I’ve talked to many couples who would confess Christ as Lord, who are active in the fellowship and life of a church, and yet are hesitant to talk about matters of faith at home. Primarily, I’ve spoken to a lot of couples who are hesitant to pray out loud with one another. We are tempted to compartmentalize prayer and allow it to only show up before meals, or on a Sunday morning, or with kids before bedtime. But for us, we’ve found that praying out loud with and for one another has been a powerful relationship builder. I still remember times of me confessing sin in prayer out loud, next to my wife, holding her hand. Talk about an intimacy builder!
In prayer, we are vulnerable not only before the Lord, but one another. We don’t always get this right. For example, I’ve had times where I’ve fallen asleep in bed in the midst of my own prayer, let alone hers…must’ve been a long day. So for 20+ years of marriage, we haven’t always nailed this one. A Christ centered marriage is not about perfection though. And yet it is about Spirit empowered, truth transforming, grace driven progress. So may we not settle for just the normal routine of prayer in our homes. Let’s push prayer from being just a part of our day, to a way of life and an undercurrent to our day. May we pray out loud with and for one another, as we hold hands, laying our requests before the Lord in expectation.
God created sex to be enjoyed in the context of a husband and wife covenant marriage. He is the designer not only of marriage, but sex. Now ever since Genesis 3, we see the fact that our sin has distorted and twisted our view and understanding of God’s gift of sex. As one pastor has said, we now are tempted to either see sex as gross or our god. We see sex as either just for the procreation of human life, or we have made an idol out of it. Those extremes of gross and god, are often the result of something in our past that has shaped that view. Whether it be our upbringing, abuse we’ve experienced, pornography that we’ve consumed, or lies we’ve believed in culture or from the church.
But as we look at God’s design, we see that His intent was not for sex to be gross or our god. Adam and Eve were naked and unashamed. If you read the Song of Solomon, you see that romantic love and physical intimacy are part of God’s design for a marriage. The Creator wants you to enjoy all aspects of your marriage, including sex.

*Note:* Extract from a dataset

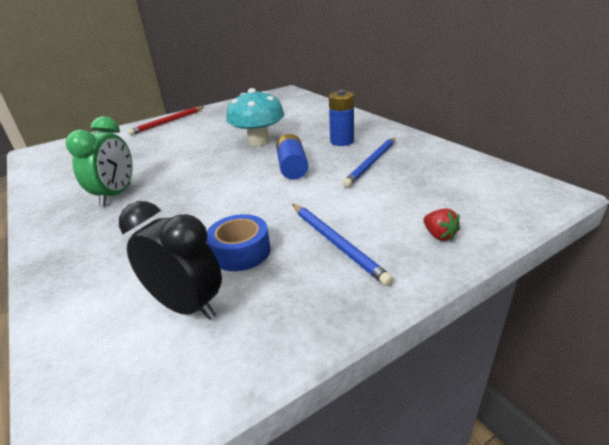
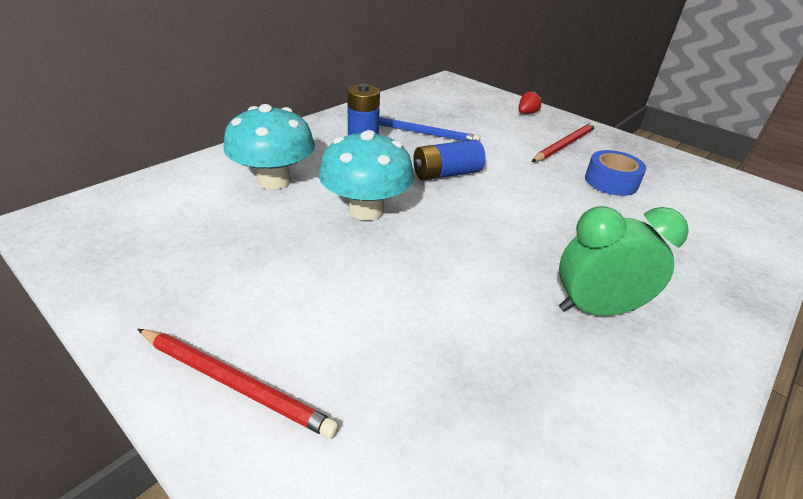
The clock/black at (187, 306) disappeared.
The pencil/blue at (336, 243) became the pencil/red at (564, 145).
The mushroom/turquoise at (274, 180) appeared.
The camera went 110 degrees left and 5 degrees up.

Husband and wife, if you don’t talk about the subject of sex, you’re flying blind. Men, your wife know more about what they need and want than anything online or from the guys at work. You’re married to the expert! Talk to the expert. Ladies, your husband know more about what they need and want than what media or your friends are telling you. You’re married to the expert! Talk to the expert. As married couples, we must stop assuming and just talk to each other. The relationship between honesty and intimacy are directly related to one another.